Mas o debate foi ameno. Afinal, estava-se num espaço acadêmico e Olavo, apesar da agressividade do livro que havia lido, soube (ou teve de) se comportar de acordo com o ambiente. Chegou até, imaginem, a concordar educadamente com o meu argumento. Saí do debate sentindo-me um pequeno César: veni, vidi, vici. Pouco tempo depois, deparei-me com um novo livro seu na praça, O futuro do pensamento brasileiro, onde o texto da conferência foi publicado. Acho que na livraria mesmo fui direto no trecho incriminado, para conferir. Teria o autor modificado o texto? Qual nada! Estava igualzinho ao que eu havia criticado. Sua concordância tinha sido apenas por cortesia. Confesso que fiquei desapontado. 

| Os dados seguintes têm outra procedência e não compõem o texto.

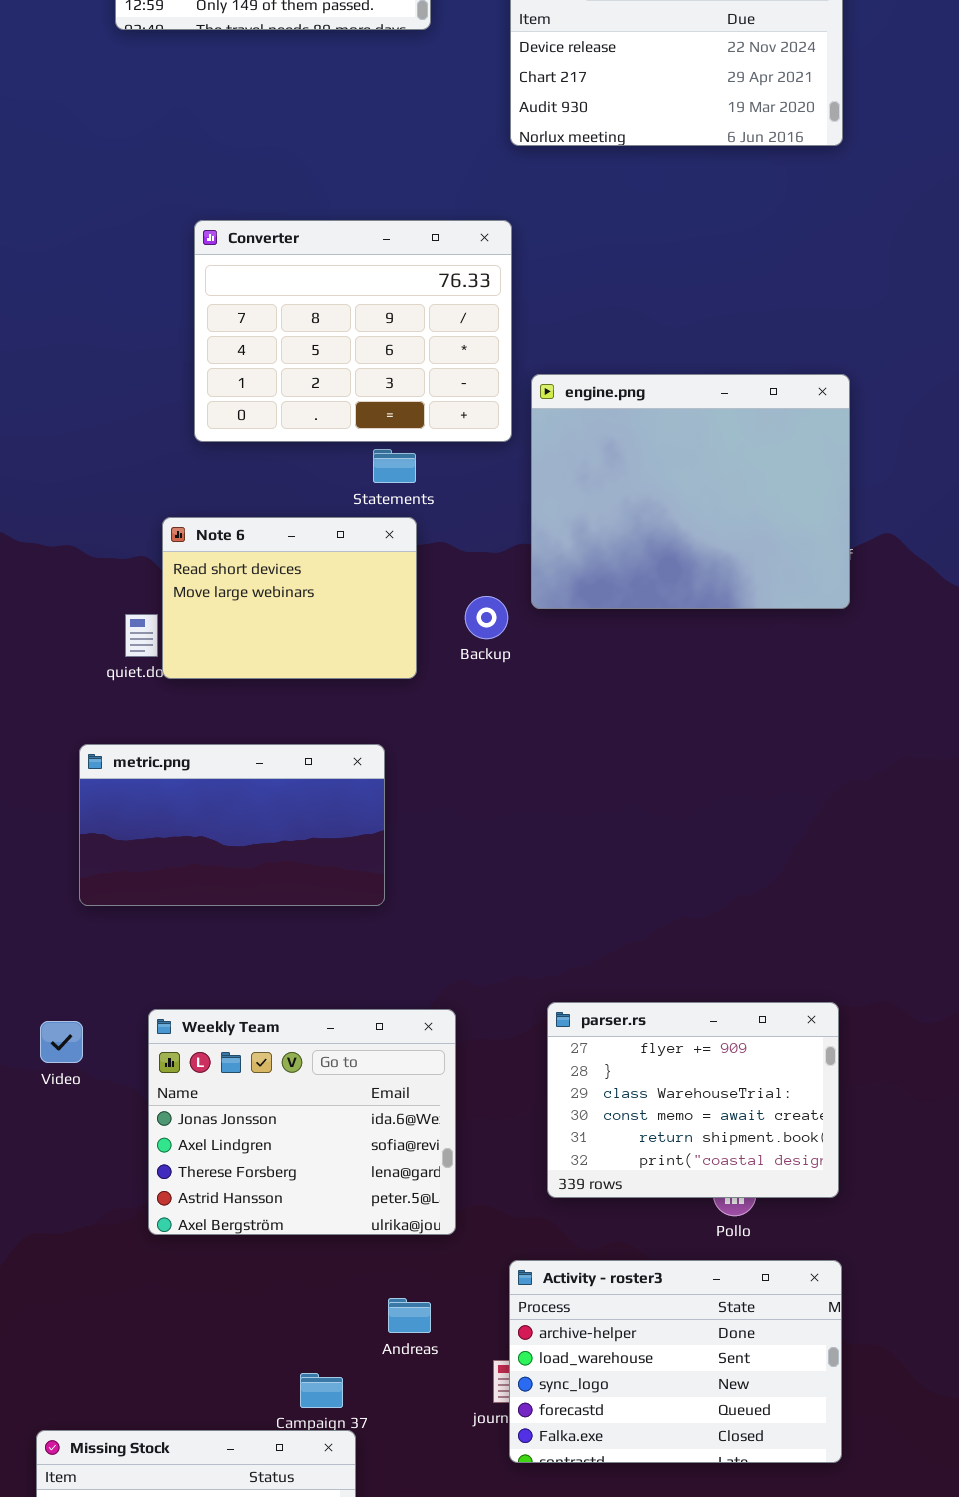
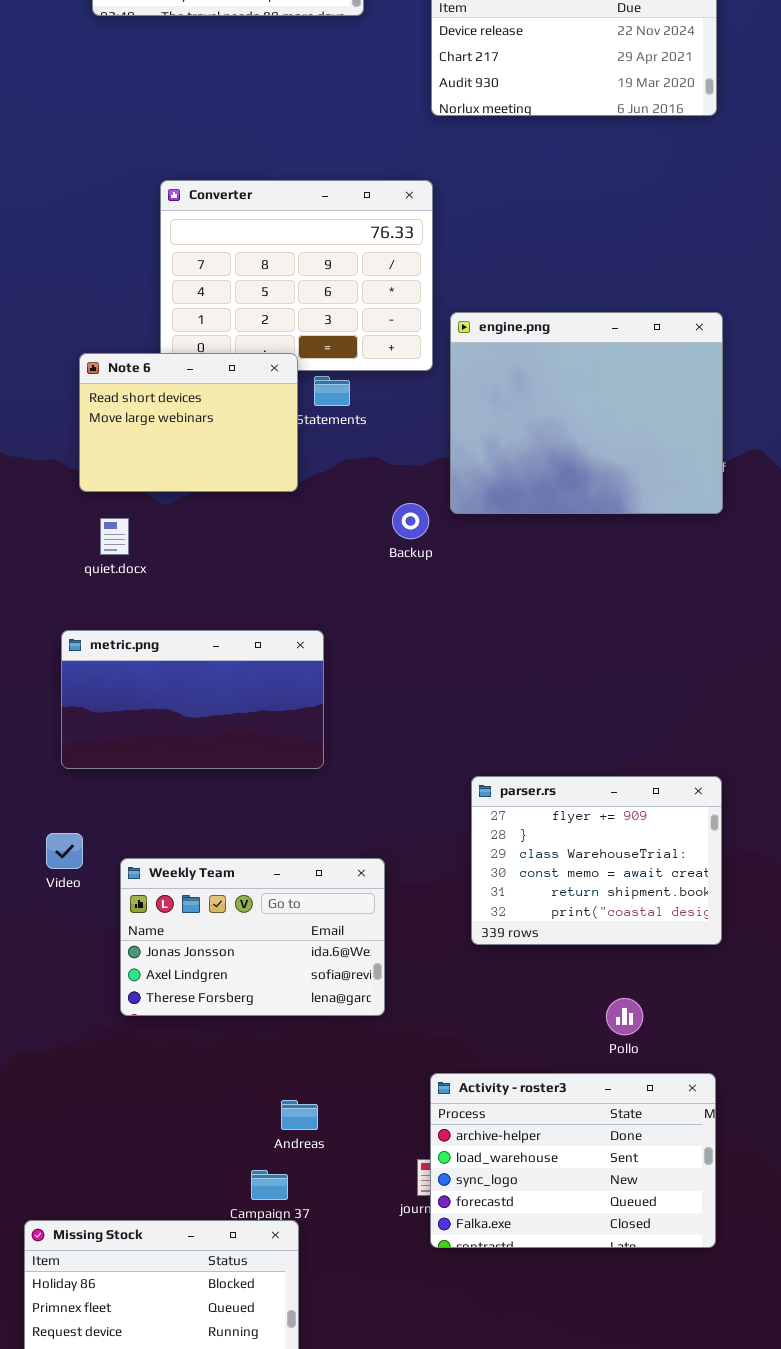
Note 6: [162,517,417,679] -> [79,353,298,492], moved
parser.rs: [547,1002,839,1198] -> [471,776,722,945], moved
Weekly Team: [148,1009,456,1235] -> [120,858,385,1016], resized
Video: [40,1021,83,1063] -> [46,833,83,869], moved
Andreas: [388,1298,431,1333] -> [281,1100,318,1130], moved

A historinha que contei aconteceu há quase um quarto de século. De lá para cá, Olavo de Carvalho rebaixou o debate de idéias a um nível tal de escatologia que no dia da sua morte prefiro não adjetivá-lo. Afinal, estou farto do ódio insano que há anos rasga o país, pelo qual ele foi um dos mais eminentes responsáveis. Citando Aldir Blanc, prefiro dizer que na morte a gente esquece – melhor: a gente anistia! De resto, Jair Messias Bolsonaro, ao decretar luto oficial do seu governo pelo seu falecimento, prestou a homenagem mais apropriada que ele merece. Desta vez, não fiquei desapontado.